How to complete this task:
Answer these questions from the introduction on technical language processing below:
(a) What is text analysis often thought of as, according to the phrase in quotation marks?
(b) What four uses are listed for turning text into something that looks like objective data?
(c) What question does the section heading about magic ask?
***** Passage for review
Introduction#

The Road to Technical Language Processing

Text Analysis can be hard to define.

It’s often thought of as a “popular data mining technique”: something that, tautologically, “text goes into” and “analyses” come out of.

Less trivially, text analysis might be some set of “mutually agreed-upon” assumptions and patterns, all of which try to assist in using text in computational or statistical ways.

This is nothing to sneeze at. After all, using text —especially natural language text, which can be full of symbolic and semantic meaning, written and intended for humans to read and understand — as a source of data?

That is, arguably, very cool.

Turning text, which seems to be almost certainly subjective at some fundamental level, into something that looks like objective data, whether for decision support, investigations, understanding demographics, or question-answering, can absolutely feel magical.

Do you believe in Magic?#

If we look at this definition again, though, “magical” can start to feel a bit on the nose

graph LR subgraph magic assumptions --> ta(["text analysis?"]) style ta stroke-dasharray: 5 5 patterns --> ta end text --> results ta --> results

How do we know our assumptions (or anyone else’s) are good? How do we know those assumptions exist, for that matter? Are the patterns “good”? Are the patterns relevant to the desired analysis?
**********
***** Data under study
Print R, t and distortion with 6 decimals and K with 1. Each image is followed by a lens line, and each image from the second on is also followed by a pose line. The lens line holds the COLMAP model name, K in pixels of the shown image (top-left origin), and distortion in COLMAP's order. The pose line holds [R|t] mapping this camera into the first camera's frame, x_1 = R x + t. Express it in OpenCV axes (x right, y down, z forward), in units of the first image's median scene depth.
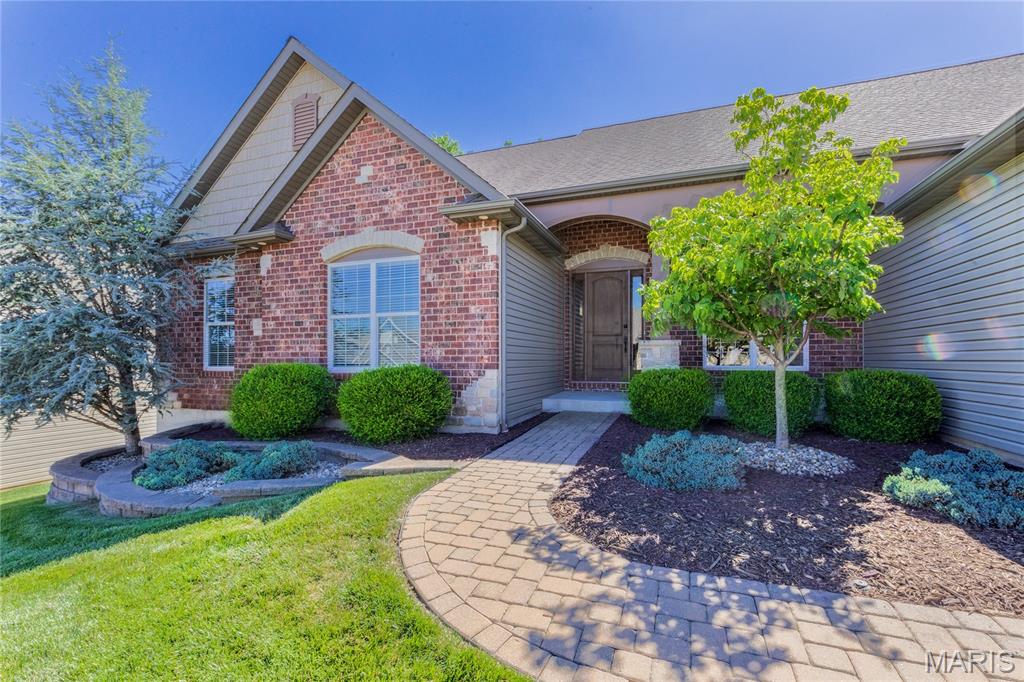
**********
***** Data under study
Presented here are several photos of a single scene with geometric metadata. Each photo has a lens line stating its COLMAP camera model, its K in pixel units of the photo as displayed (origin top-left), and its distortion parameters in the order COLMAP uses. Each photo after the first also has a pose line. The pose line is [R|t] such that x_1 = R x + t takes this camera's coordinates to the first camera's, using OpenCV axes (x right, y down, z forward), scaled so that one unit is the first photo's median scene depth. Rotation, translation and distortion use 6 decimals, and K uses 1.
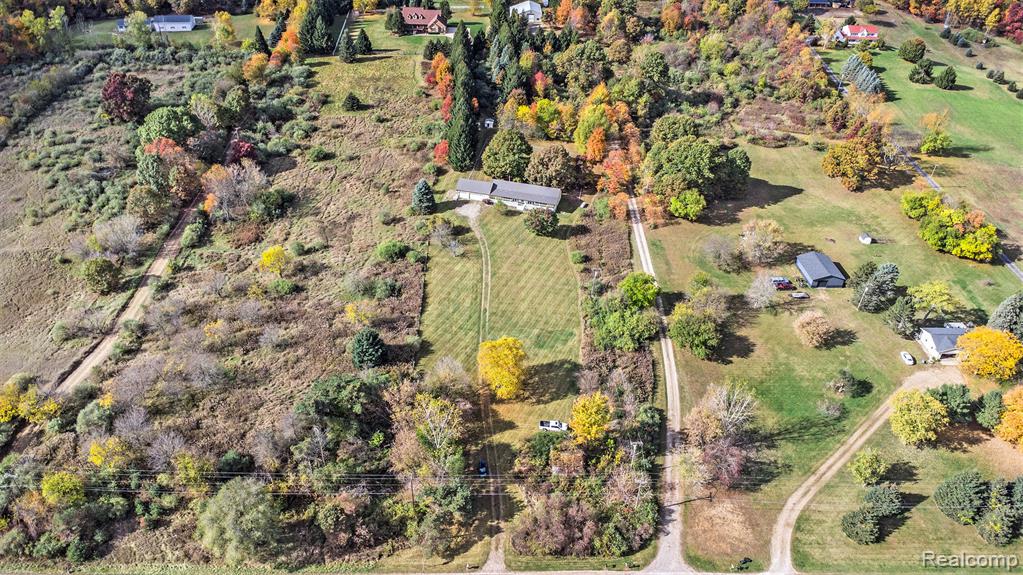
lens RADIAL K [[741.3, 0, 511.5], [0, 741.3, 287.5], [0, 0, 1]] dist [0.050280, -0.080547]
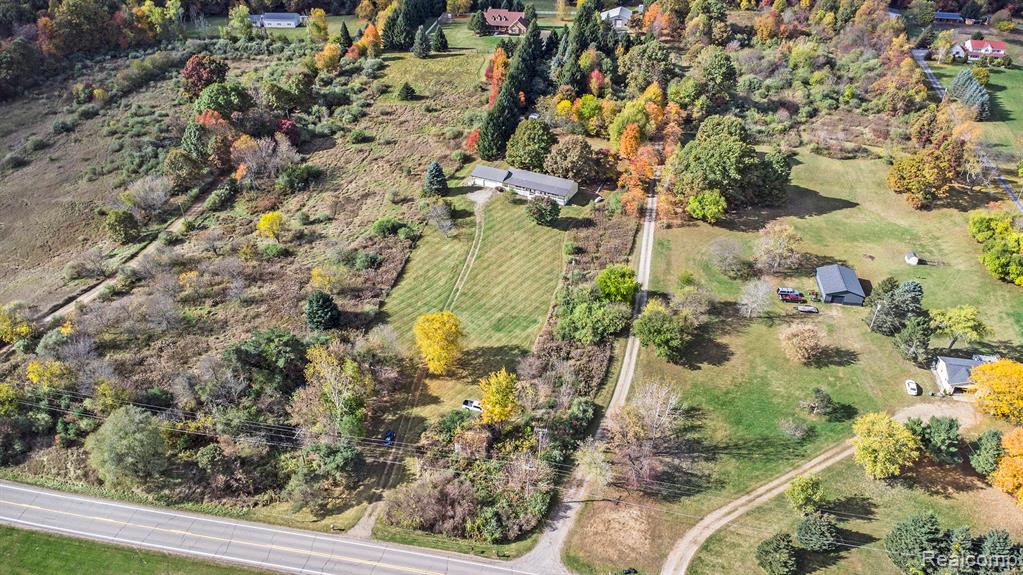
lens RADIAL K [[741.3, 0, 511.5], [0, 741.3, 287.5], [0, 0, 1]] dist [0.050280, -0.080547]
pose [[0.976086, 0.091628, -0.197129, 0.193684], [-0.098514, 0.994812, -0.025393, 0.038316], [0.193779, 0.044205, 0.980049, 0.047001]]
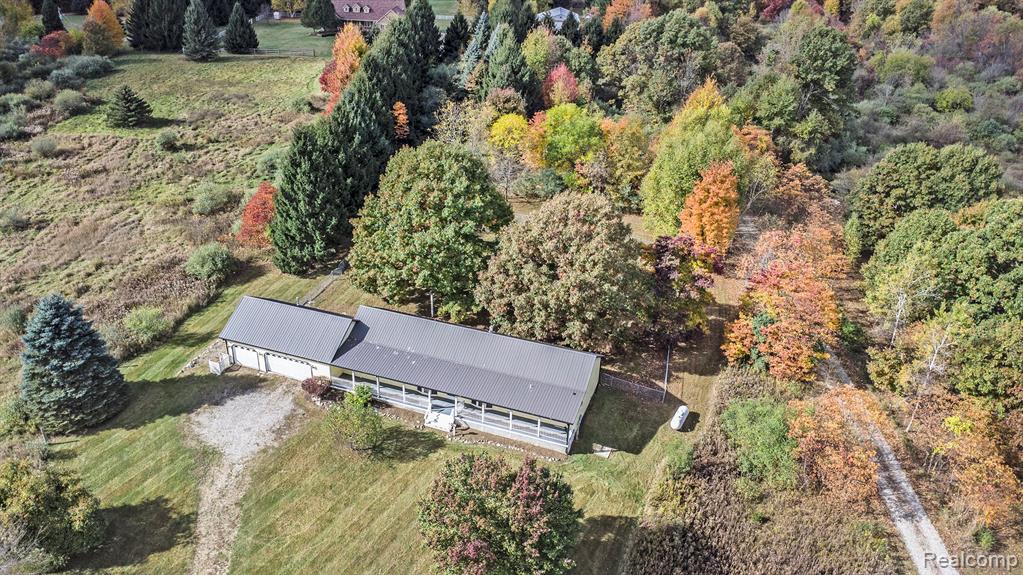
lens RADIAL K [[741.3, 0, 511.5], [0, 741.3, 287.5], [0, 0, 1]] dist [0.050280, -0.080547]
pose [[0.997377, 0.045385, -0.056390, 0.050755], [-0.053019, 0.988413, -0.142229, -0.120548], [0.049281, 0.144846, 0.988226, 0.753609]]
**********
***** Data under study
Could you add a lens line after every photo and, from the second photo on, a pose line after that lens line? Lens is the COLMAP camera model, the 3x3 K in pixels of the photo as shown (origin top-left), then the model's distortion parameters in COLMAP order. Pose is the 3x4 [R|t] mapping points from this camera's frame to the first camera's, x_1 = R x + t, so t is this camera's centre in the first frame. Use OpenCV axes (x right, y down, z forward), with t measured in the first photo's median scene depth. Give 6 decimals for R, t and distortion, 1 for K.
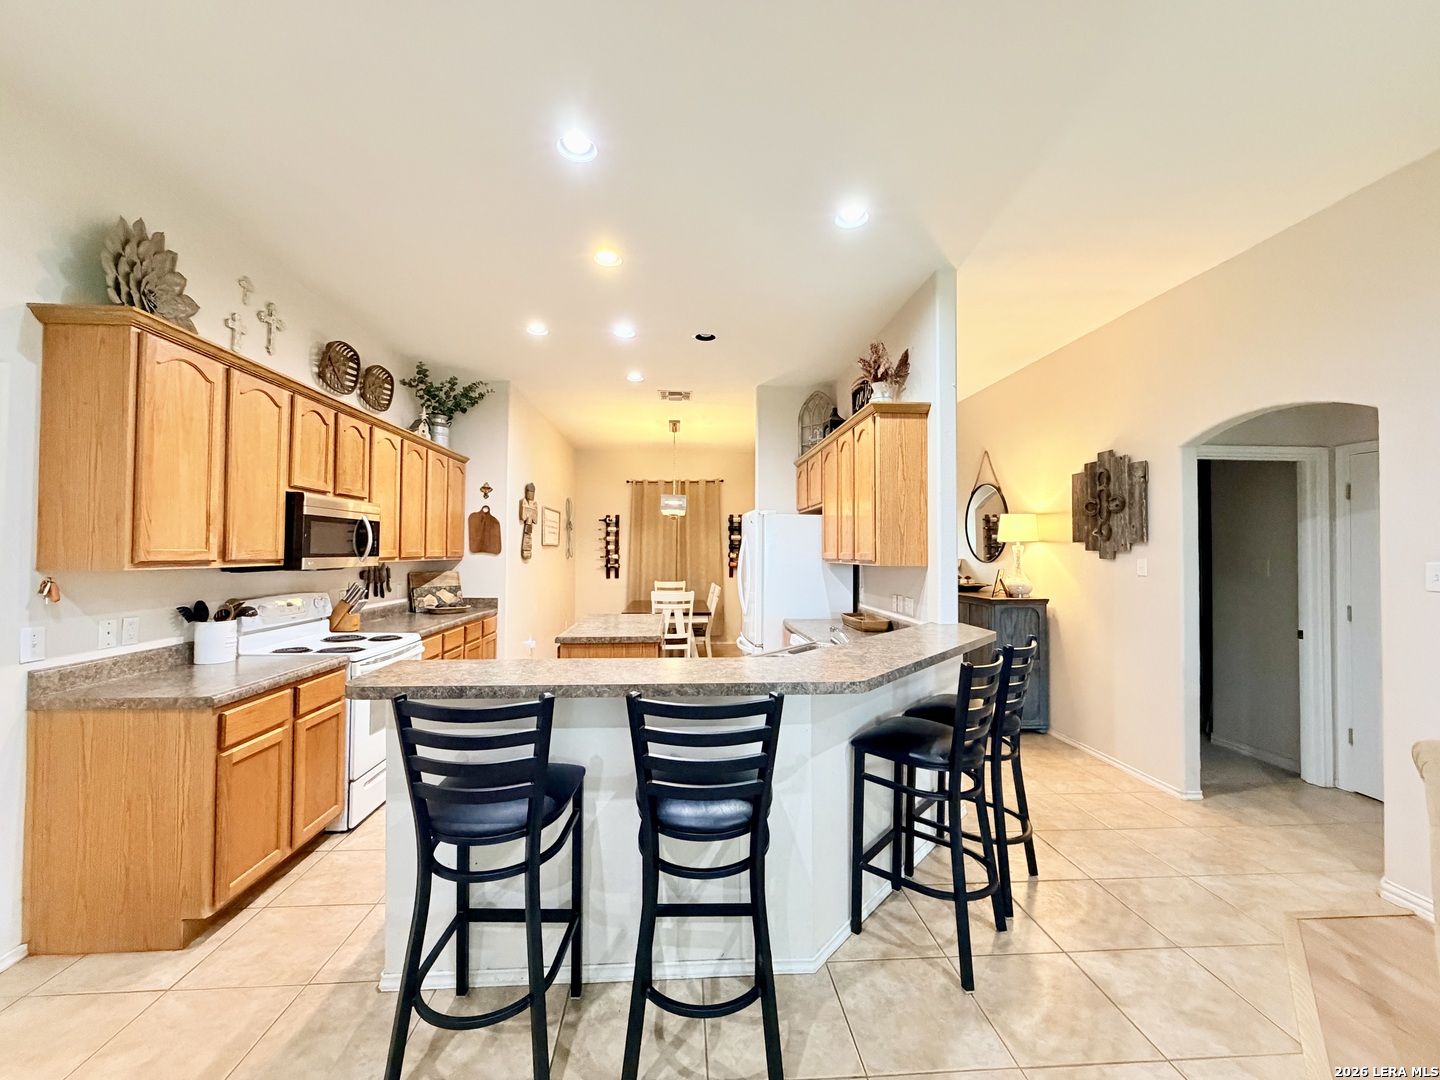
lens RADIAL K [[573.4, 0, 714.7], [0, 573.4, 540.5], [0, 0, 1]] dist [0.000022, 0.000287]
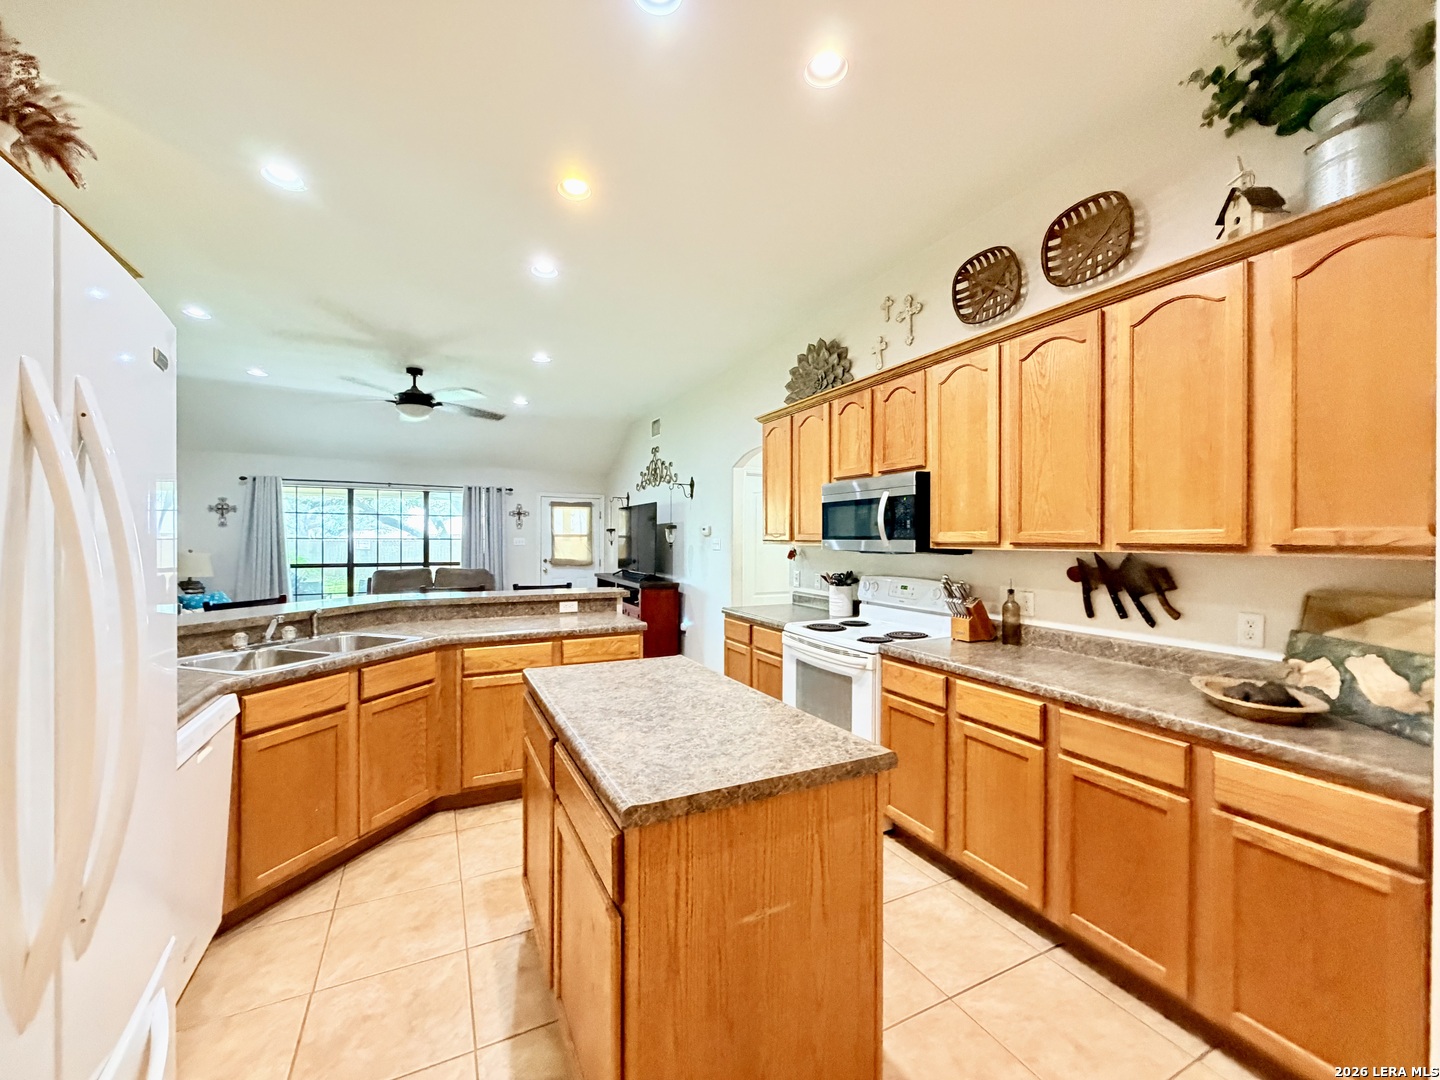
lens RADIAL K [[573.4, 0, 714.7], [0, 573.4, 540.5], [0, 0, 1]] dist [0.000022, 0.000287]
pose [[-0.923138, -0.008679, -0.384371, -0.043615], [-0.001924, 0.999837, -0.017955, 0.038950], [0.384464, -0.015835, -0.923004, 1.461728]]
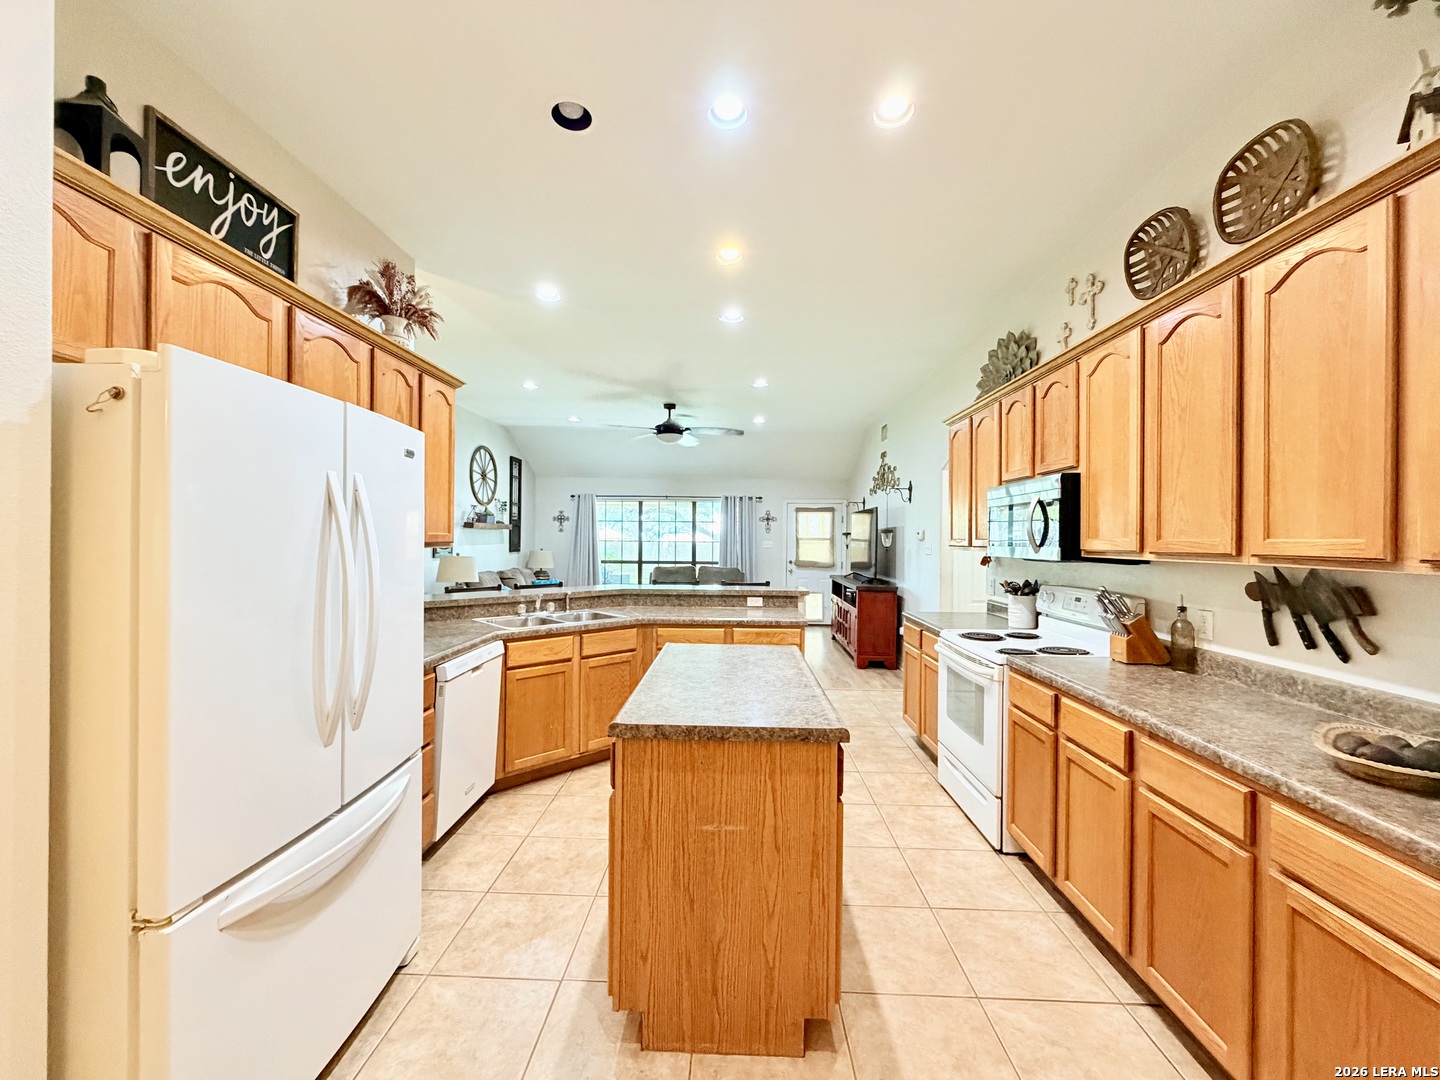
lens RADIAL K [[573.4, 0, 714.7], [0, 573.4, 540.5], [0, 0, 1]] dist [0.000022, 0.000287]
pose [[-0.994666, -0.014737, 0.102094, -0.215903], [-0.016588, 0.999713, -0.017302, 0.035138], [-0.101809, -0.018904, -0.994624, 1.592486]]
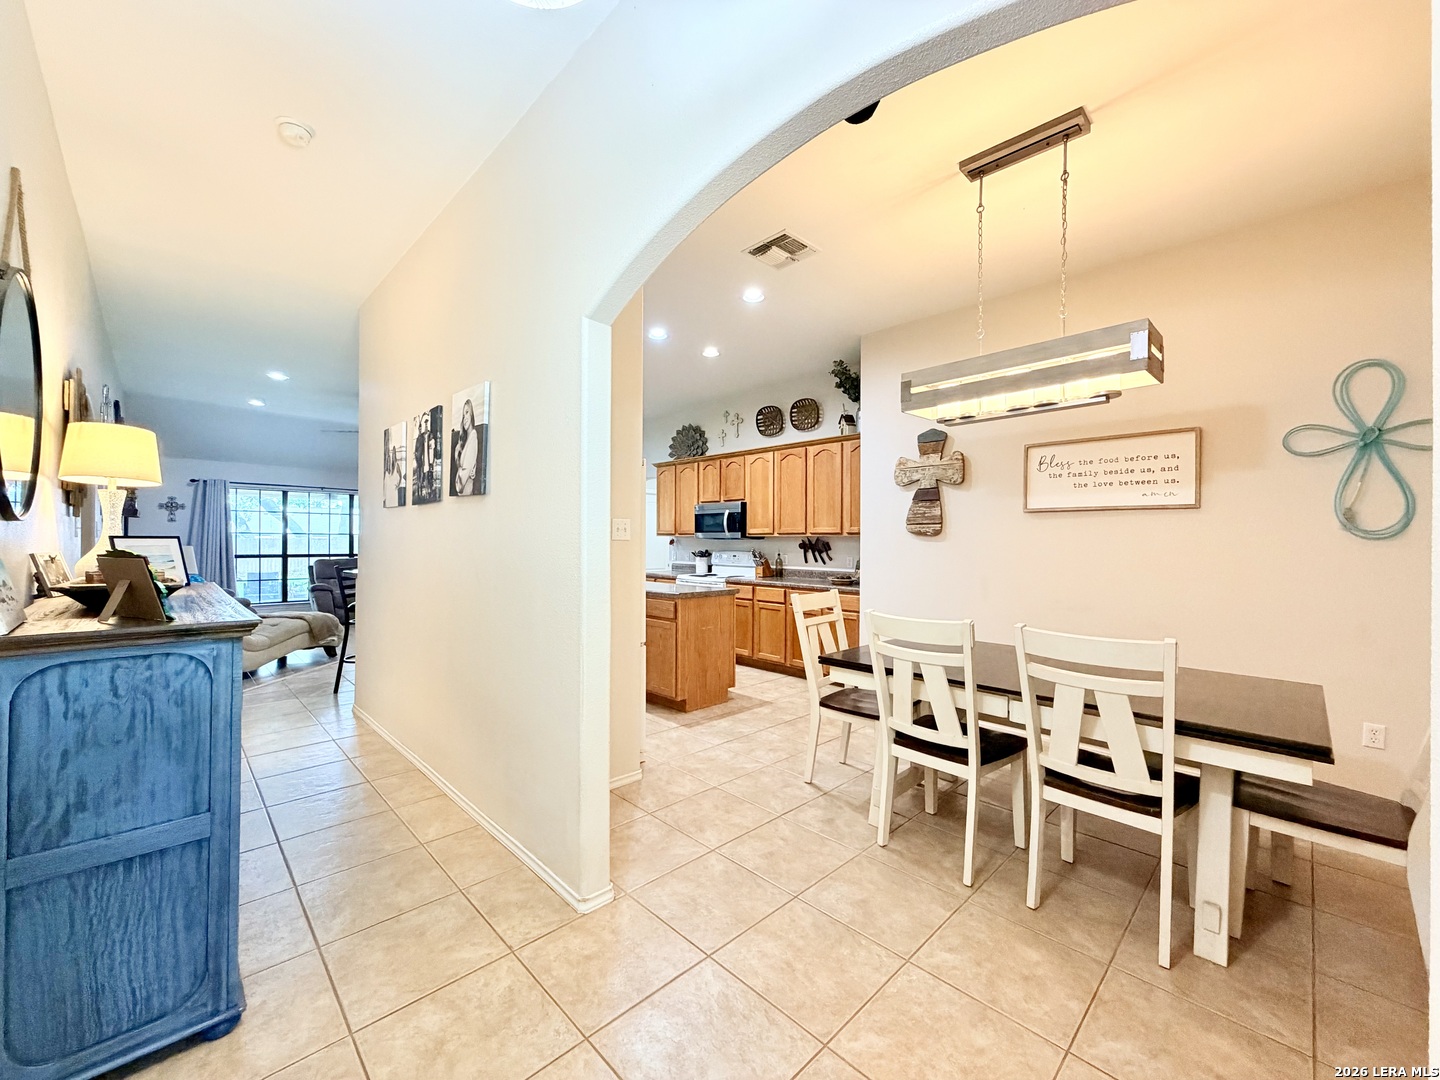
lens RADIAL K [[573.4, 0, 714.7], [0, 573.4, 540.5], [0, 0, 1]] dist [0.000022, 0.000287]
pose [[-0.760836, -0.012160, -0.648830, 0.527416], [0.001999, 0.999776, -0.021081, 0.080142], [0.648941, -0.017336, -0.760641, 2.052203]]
**********
Exercise solution:
(a) A "popular data mining technique."
(b) Decision support, investigations, understanding demographics, and question-answering.
(c) "Do you believe in Magic?"